→ **Required work**
Reproduce word for word the text read from each of the records below, leaving out the pictures.

→ **Information supplied**
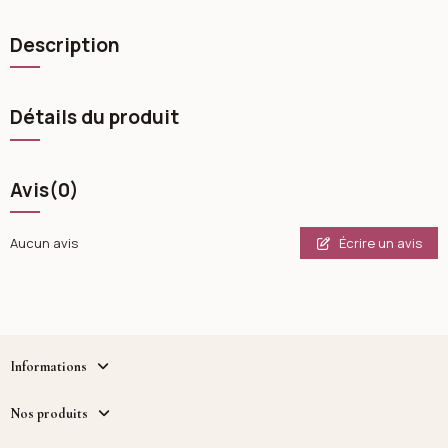
Description
Détails du produit
Avis
(0)
Écrire un avis
Aucun avis
Informations
Nos produits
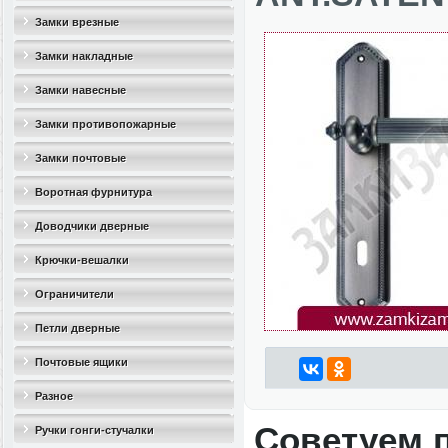
Замки врезные
Замки накладные
Замки навесные
Замки противопожарные
Замки почтовые
Воротная фурнитура
Доводчики дверные
Крючки-вешалки
Ограничители
дверные(стопоры)
Петли дверные
Почтовые ящики
Разное
Советуем 
Ручки гонги-стучалки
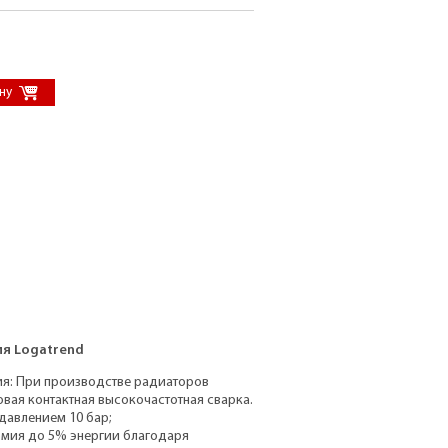
я Logatrend
ия: При производстве радиаторов
овая контактная высокочастотная сварка.
давлением 10 бар;
омия до 5% энергии благодаря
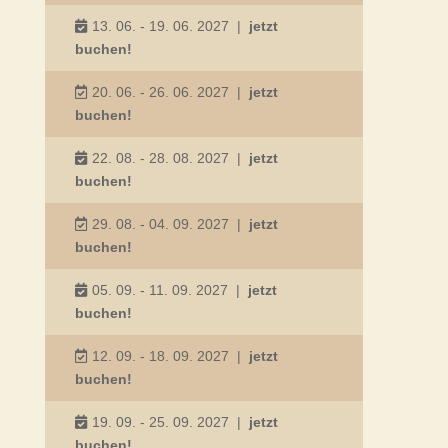
13. 06. - 19. 06. 2027
|
jetzt
buchen!
20. 06. - 26. 06. 2027
|
jetzt
buchen!
22. 08. - 28. 08. 2027
|
jetzt
buchen!
29. 08. - 04. 09. 2027
|
jetzt
buchen!
05. 09. - 11. 09. 2027
|
jetzt
buchen!
12. 09. - 18. 09. 2027
|
jetzt
buchen!
19. 09. - 25. 09. 2027
|
jetzt
buchen!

→ **Answer box**
Description
Détails du produit
Avis
(0)
Écrire un avis
Aucun avis
Informations
Nos produits
Замки врезные
Замки накладные
Замки навесные
Замки противопожарные
Замки почтовые
Воротная фурнитура
Доводчики дверные
Крючки-вешалки
Ограничители
дверные(стопоры)
Петли дверные
Почтовые ящики
Разное
Советуем 
Ручки гонги-стучалки
я Logatrend
ия: При производстве радиаторов
овая контактная высокочастотная сварка.
давлением 10 бар;
омия до 5% энергии благодаря
13. 06. - 19. 06. 2027
|
jetzt
buchen!
20. 06. - 26. 06. 2027
|
jetzt
buchen!
22. 08. - 28. 08. 2027
|
jetzt
buchen!
29. 08. - 04. 09. 2027
|
jetzt
buchen!
05. 09. - 11. 09. 2027
|
jetzt
buchen!
12. 09. - 18. 09. 2027
|
jetzt
buchen!
19. 09. - 25. 09. 2027
|
jetzt
buchen!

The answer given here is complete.